Coupable de meurtre et tentative de meurtre

Prison à perpétuité pour Pierre-Olivier Laliberté

Première publication 23 avril 2013 à 16h04
Mise à jour : 23 avril 2013 à 17h06
TVA Nouvelles

Après un peu moins de deux jours de délibération, le jury de huit hommes et trois femmes a tranché.

Pierre-Olivier Laliberté, 25 ans, est trouvé coupable du meurtre prémédité de Michaël Cadieux et de tentative de meurtre sur Barbara Fortin Saint-Pierre, en juin 2011, à Québec.

Le juge Richard Grenier l'a aussitôt condamné à la prison à perpétuité, sans possibilité de libération avant 25 ans.

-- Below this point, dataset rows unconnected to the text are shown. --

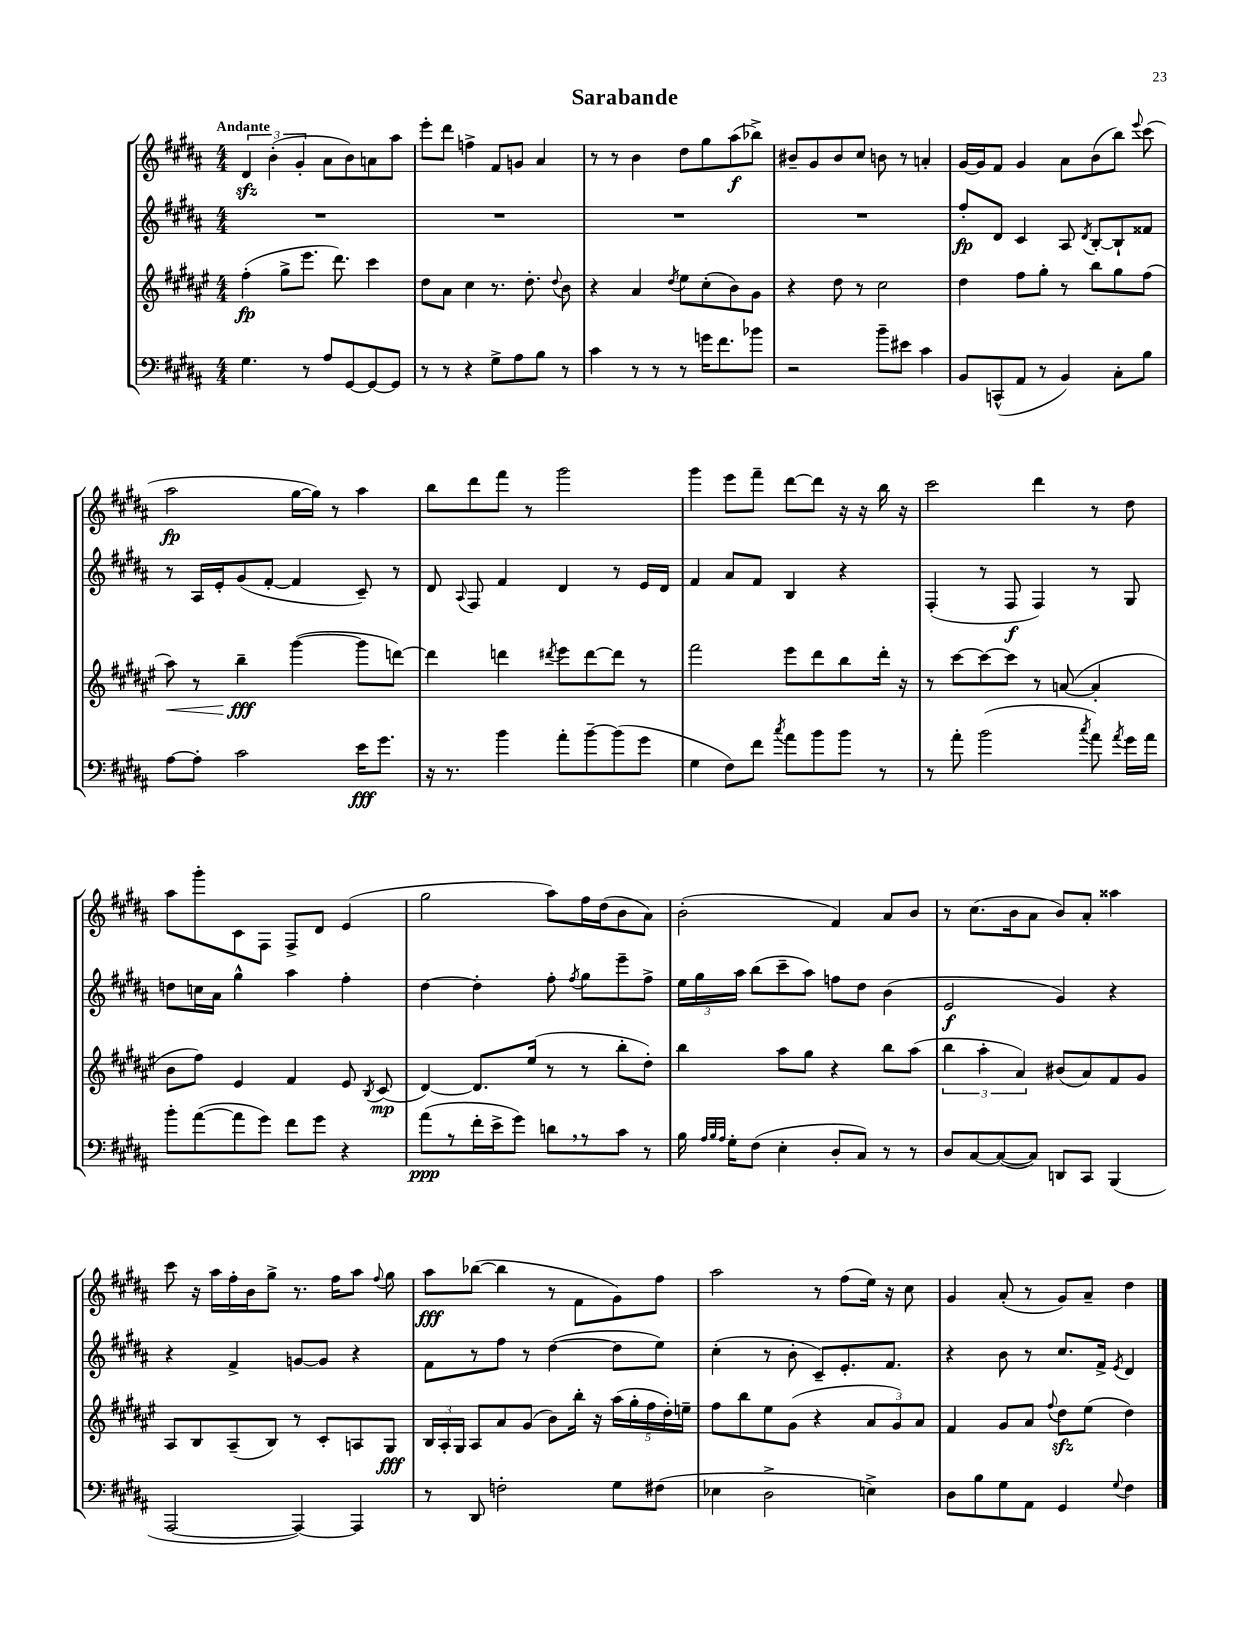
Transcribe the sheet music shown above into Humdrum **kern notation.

**kern	**kern	**kern	**kern
*staff4	*staff3	*staff2	*staff1
*clefF4	*clefG2	*clefG2	*clefG2
*k[f#c#g#d#a#]	*k[f#c#g#d#a#e#]	*k[f#c#g#d#a#]	*k[f#c#g#d#a#]
*M4/4	*M4/4	*M4/4	*M4/4
4.G#	(4ff#'	1r	6d#
.	.	.	(6b'
.	8gg#^	.	.
.	.	.	6g#'
8r	8.eee#	.	.
8A#	.	.	8a#
.	8.ddd#)	.	.
[8GG#	.	.	8b)
8GG#_	4ccc#	.	8a
8GG#]	.	.	8aa#
=	=	=	=
8r	8dd#	1r	8eee'
8r	8a#	.	8ddd#
4r	4cc#	.	4ff^
8G#^	8.r	.	8f#
8A#	.	.	8g
.	8.dd#'	.	.
8B	.	.	4a#
.	8qqdd#	.	.
8r	8b	.	.
=	=	=	=
4c#	4r	1r	8r
.	.	.	8r
8r	4a#	.	4b
8r	.	.	.
.	8qdd#	.	.
8r	8ee#	.	8dd#
16g	(8cc#'	.	8gg#
8.f#	.	.	.
.	8b)	.	(8aa#
8b-	8g#	.	8bb-^)
=	=	=	=
2r	4r	1r	8b#~
.	.	.	8g#
.	8dd#	.	8b#
.	8r	.	8cc#
8b~	2cc#	.	8b
8e#	.	.	8r
4c#	.	.	4a'
=	=	=	=
8BB	4dd#	8ff#'	[16g#
.	.	.	16g#]
(8CC^^	.	8d#	8f#
8AA#	8ff#	4c#	4g#
8r	8gg#'	.	.
4BB)	8r	8A#	8a#
.	.	8qd#	.
.	8bb	[8B'	(8b
8C#'	8gg#	8B`]	8bb)
.	.	.	8qqeee
8B	(8ff#	8f##	(8ccc#
=	=	=	=
[8A#	8aa#)	8r	2aa#
8A#']	8r	16A#	.
.	.	16e'	.
2c#	4bb~	(8g#	.
.	.	[8f#'	.
.	([4ggg#	4f#]	[16gg#
.	.	.	16gg#])
.	.	.	8r
16e	8ggg#]	8c#~)	4aa#
8.g#	.	.	.
.	[8ddd)	8r	.
=	=	=	=
16r	4ddd]	8d#	8bb
8.r	.	.	.
.	.	8qqA#	.
.	.	8F#	8ddd#
4b	4ddd	4f#	8fff#
.	.	.	8r
.	8qddd#	.	.
8a#'	8eee#	4d#	2ggg#
[8b~	[8ddd#	.	.
(8b]	8ddd#]	8r	.
8g#	8r	16e	.
.	.	16d#	.
=	=	=	=
4G#	2fff#	4f#	4ggg#
8F#)	.	8a#	8eee
8f#	.	8f#	8fff#~
8qcc#	.	.	.
8a#	8eee#	4B	[8ddd#
8b	8ddd#	.	8ddd#]
8b	8bb	4r	16r
.	.	.	16r
8r	16ddd#'	.	16bb
.	16r	.	16r
=	=	=	=
8r	8r	(4F#'	2ccc#
8a#'	[8ccc#	.	.
(2b	8ccc#_	8r	.
.	8ccc#]	8F#	.
.	8r	4F#)	4ddd#
.	([8a	.	.
8qcc#	.	.	.
8a#)	4a']	8r	8r
8qa#	.	.	.
16g#	.	8G#	8dd#
16a#	.	.	.
=	=	=	=
8b'	8b	8dd	8aa#
([8a#	8ff#)	16cc	8ggg#'
.	.	16a#	.
8a#]	4e#	4gg#^^	8c#
8g#)	.	.	8F#
8f#	4f#	4aa#	8F#^
8g#	.	.	8d#
4r	8e#	4ff#'	(4e
.	8qB	.	.
.	(8c#	.	.
=	=	=	=
(8a#	[4d#)	[4dd#	2gg#
8r	.	.	.
16f#'	8.d#]	4dd#']	.
16e^	.	.	.
8g#)	.	.	.
.	(16ee#	.	.
8d	8r	8ff#'	8aa#)
.	.	8qff#	.
8r	8r	8gg#	16ff#
.	.	.	(16dd#
8c#	8bb'	8eee~	8b
8r	8dd#')	8ff#^	8a#)
=	=	=	=
16B	4bb	24ee	(2b'
.	.	24gg#	.
32qqA#	.	.	.
32qqB	.	.	.
32qqA#	.	.	.
16G#'	.	.	.
.	.	24aa#	.
(8F#	.	(8bb	.
4E'	8aa#	8ccc#~	.
.	8gg#	8aa#)	.
8D#'	4r	8ff	4f#)
8C#)	.	8dd#	.
8r	8bb	(4b	8a#
8r	(8aa#	.	8b
=	=	=	=
8D#	6bb	2e	8r
[8C#	.	.	(8.cc#
.	6aa#'	.	.
(8C#_	.	.	.
.	.	.	16b
.	6a#)	.	.
8C#])	.	.	8a#
8DD	(8b#	4g#)	8b)
8CC#	8a#)	.	8a#'
(4BBB	8f#	4r	4aa##
.	8g#	.	.
=	=	=	=
[2AAA#	8A#	4r	8ccc#
.	8B	.	16r
.	.	.	16aa#
.	(8A#~	4f#^	16ff#'
.	.	.	16b
.	8B)	.	8gg#^
4AAA#_)	8r	[8g	8.r
.	8c#'	8g]	.
.	.	.	16ff#
4AAA#]	8A	4r	8aa#
.	.	.	8qqff#
.	8G#	.	8gg#
=	=	=	=
8r	24B	8f#	8aa#
.	24A#'	.	.
.	24G#	.	.
8DD#	8A#	8r	([8bb-
2F'	8a#	8ff#	4bb-]
.	(8g#	8r	.
.	8b)	([4dd#	8r
.	16bb'	.	8f#
.	16r	.	.
8G#	(20aa#	8dd#]	8g#)
.	20gg#'	.	.
.	20ff#	.	.
(8F#	.	8ee)	8ff#
.	20dd#')	.	.
.	20ee~	.	.
=	=	=	=
4E-	8ff#	(4cc#'	2aa#
.	8bb	.	.
2D#^	8ee#	8r	.
.	(8g#	8b'	.
.	4r	8c#~)	8r
.	.	8.e'	(8ff#
4E^)	12a#	.	16ee)
.	.	8.f#	16r
.	12g#)	.	.
.	.	.	8cc#
.	12a#	.	.
=	=	=	=
8D#	4f#	4r	4g#
8B	.	.	.
8G#	8g#	8b	(8a#'
8AA#	8a#	8r	8r
.	8qqff#	.	.
4GG#	8dd#	8.cc#	8g#)
.	(8ee#	.	8a#~
.	.	16f#^	.
8qqG#	.	8qe	.
4F#	4dd#)	4d#	4dd#
==	==	==	==
*-	*-	*-	*-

«Vous avez commis un crime atroce. Vous avez la peine que vous méritez, quant à moi», a déclaré le juge Grenier.

En entendant la sentence, le jeune homme s'est replié sur lui-même. Puis, les agents de la paix l'ont fait sortir pour l'emmener en prison. Son père, Guy Laliberté, qui avait témoigné en sa faveur, est resté de marbre et il a quitté les lieux sans mot dire.

En appel?

Victime survivante, Barbara Fortin Saint-Pierre s'est dite satisfaite du verdict et de la peine imposée à son agresseur, même si elle estime qu'il ne paiera jamais assez pour tout le mal qu'il a fait.

Quant à l'avocat de Pierre-Olivier Laliberté, Alain Dumas, il parle déjà d'aller en appel.

«Quand c'est arrivé, elle l'a vu, elle l'a pris au cou, elle l'a vu à six pouces du nez. Elle dit qu'elle a été attaquée par un inconnu et je n'ai pas eu la permission du juge de mettre ça en preuve. Alors, on va essayer de le mettre en preuve en Cour d'appel.»

accusé et jugePierre-Olivier Laliberté et le juge Richard Grenier

Trahi par son ADN

Le 12 juin 2011, vers 4 h, Pierre-Olivier Laliberté s'était introduit dans le logement de ses victimes, rue de l'Aqueduc, dans le quartier Saint-Sauveur, et les avait poignardées à plusieurs reprises avant prendre la fuite.

Il a été retracé deux mois plus tard, trahi par son ADN qu'on avait retrouvé sous les ongles de la main droite de la jeune femme. Pour se défendre et le repousser, en effet, celle-ci l'avait saisi par le cou.

Mais c'est aussi parce qu'il avait sévèrement battu son ex-petite amie, un an plus tôt, que Laliberté a été trahi par son ADN.

Lorsqu'on l'a prélevé sous les ongles de Barbara Fortin Saint-Pierre, l'ADN de Pierre-Olivier Laliberté n'était pas fiché dans les registres des policiers, ce qui empêchait de le retracer.

victimeBarbara Fortin Saint-Pierre, victime survivante (Agence QMI)

Or, un mois plus tard, le 8 juillet 2011, il était condamné pour avoir battu son ex-amie de coeur et on lui enjoignait de fournir un échantillon d'ADN. Les policiers ont rapidement fait le recoupement et Laliberté a été arrêté un mois plus tard.

Cette preuve d'ADN allait se révéler capitale dans le procès parce que la survivante, Barbara Fortin Saint-Pierre, n'était pas en mesure d'identifier son agresseur.

L'avocat de Laliberté, Me Alain Dumas, a tenté de démontrer que cet ADN avait pu se retrouver sous les ongles de la jeune femme une semaine plus tôt, alors qu'elle avait fumé un joint avec l'accusé, qu'elle connaissait. Et puis, le père de Pierre-Olivier Laliberté est venu témoigner pour dire que son fils se trouvait chez lui, à Cap-Rouge, au moment de l'agression.

Mais le jury n'a visiblement pas cru la thèse de la défense.